The first thing that Shura knew, absolutely knew, was that this wasn't home. Home was cold, white, biting wind, and overcast skies. Home was furs and the smell of pine and cedar. Wood and... well. This wasn't home. Not at all.
That was the first thing. The second being, beyond that Shura didn't know where he was, was that there were two bodies near by. Strangers he didn't know, whose faces had been broken and cracked. Skin peeled off and tossed aside like a wet towel. The dirt of the road was dark and splattered away from the limp corpses. Fresh and warm. So fresh. The blood called to him. It always did. Had for as long as Shura had memories. More a mother to him than his own, who had cast him out to the cold shortly after he'd been born.
Then, beyond his bloody hands, his clothes were ruined. Again. Shura stood, since he'd been crouching, and looked down at his ripped and bloodstained button up shirt and frowned. What had happened? What'd he do? And not another damn shirt. It wasn't like he had a change of clothes floating around – his red eyes briefly looked at the bodies nearby – before immediately discarding the idea of taking their clothes. One was a woman, and while he didn't mind wearing the occasional dress now and then, hers had been torn open at the back where something had been plunged into it.

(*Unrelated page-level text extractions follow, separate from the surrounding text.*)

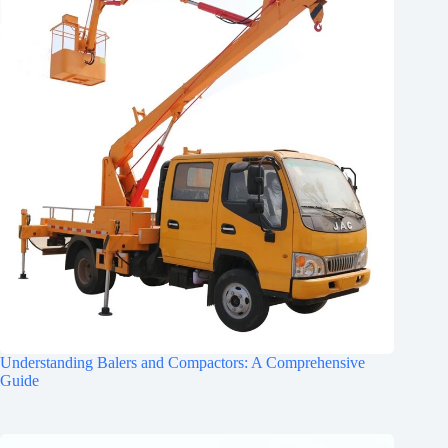
Understanding Balers and Compactors: A Comprehensive
Guide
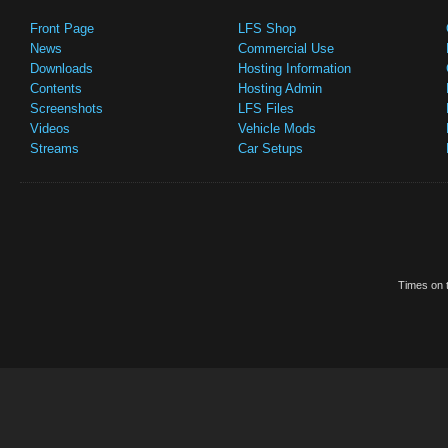
Front Page
LFS Shop
News
Commercial Use
Downloads
Hosting Information
Contents
Hosting Admin
Screenshots
LFS Files
Videos
Vehicle Mods
Streams
Car Setups
Times on t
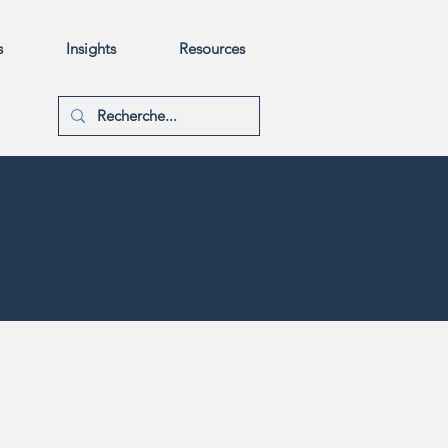
s
Insights
Resources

Something. Something. The murmur in his mind was teasing and suggestive. They all knew what that something was. Shura had obviously killed the two people. Had put something big and sharp in the woman's back and ripped out bones through the man's side. His clothes were worse off than Shura's, which immediately meant that was not an option either.

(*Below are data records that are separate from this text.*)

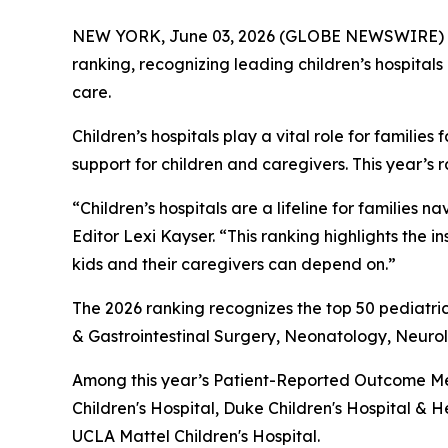
NEW YORK, June 03, 2026 (GLOBE NEWSWIRE) 
ranking, recognizing leading children’s hospitals
care.
Children’s hospitals play a vital role for famil
support for children and caregivers. This year’s 
“Children’s hospitals are a lifeline for famili
Editor Lexi Kayser. “This ranking highlights the 
kids and their caregivers can depend on.”
The 2026 ranking recognizes the top 50 pediatric
& Gastrointestinal Surgery, Neonatology, Neur
Among this year’s Patient-Reported Outcome Mea
Children's Hospital, Duke Children's Hospital & H
UCLA Mattel Children's Hospital.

With dried blood on his hands, he palmed at his eyes. There was pressure on the inside of his skull, like someone tapping on his temples. Trying to get his attention. Hey, hey. See what you did?
Well, obviously he did. He'd been crouching near them, blood splattered. Clothes torn like he might've been in a scuffle. Though, to be frank, that could've been from a different scuffle. Or he could've torn them himself in a bout of nervousness.

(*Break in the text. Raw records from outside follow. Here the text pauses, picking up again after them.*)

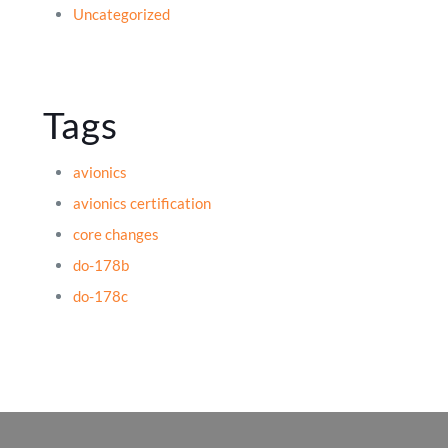
Uncategorized
Tags
avionics
avionics certification
core changes
do-178b
do-178c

That and there wasn't anyone else around. Yes, yes, he knew that. He didn't need told. Shura could see for himself, they didn't need to point that out.
So. Now that he was aware of what he'd done – aware? Hardly – he should... do something with the bodies. The ditch? There was a ditch. The road was nice enough and the ditch would serve. The blood was noticeable, mind, but a day or two of weather would... well, would do whatever. He wouldn't be there. He should find home, right?
Where the fuck was home? How had he gotten so far... Well, that was a stupid question. Shura just ended up in places that he didn't want to be, or did he? What had he been doing? Sighing softly at his own inability to remember, though it was more out of resigned acceptance, he waved a hand and the woman's body jerkily started to crawl itself towards the ditch. Her blood was still cooling, and thus could be a suitable tool for Shura. Why expend his own energy when hers was perfectly acceptable?
His other hand made a shooing motion toward the broken man and he twitched, bones crunching and cracking, as his corpse jerked in ways it was not meant to in order to comply with Shura's command. It was the blood responding to him, after all. The flesh and bones hardly mattered so much. They were but a vehicle for his source.
It really was a shame Shura didn't pay better attention to his surroundings. Incapable of multitasking, unable to hear more than the conversation he was having with himself and the crack of corpses moving themselves across what he thought was an empty road, outside a city.
During the afternoon.
It wasn't like he'd have made a better plan, anyways. Shura didn't have foresight, not like that.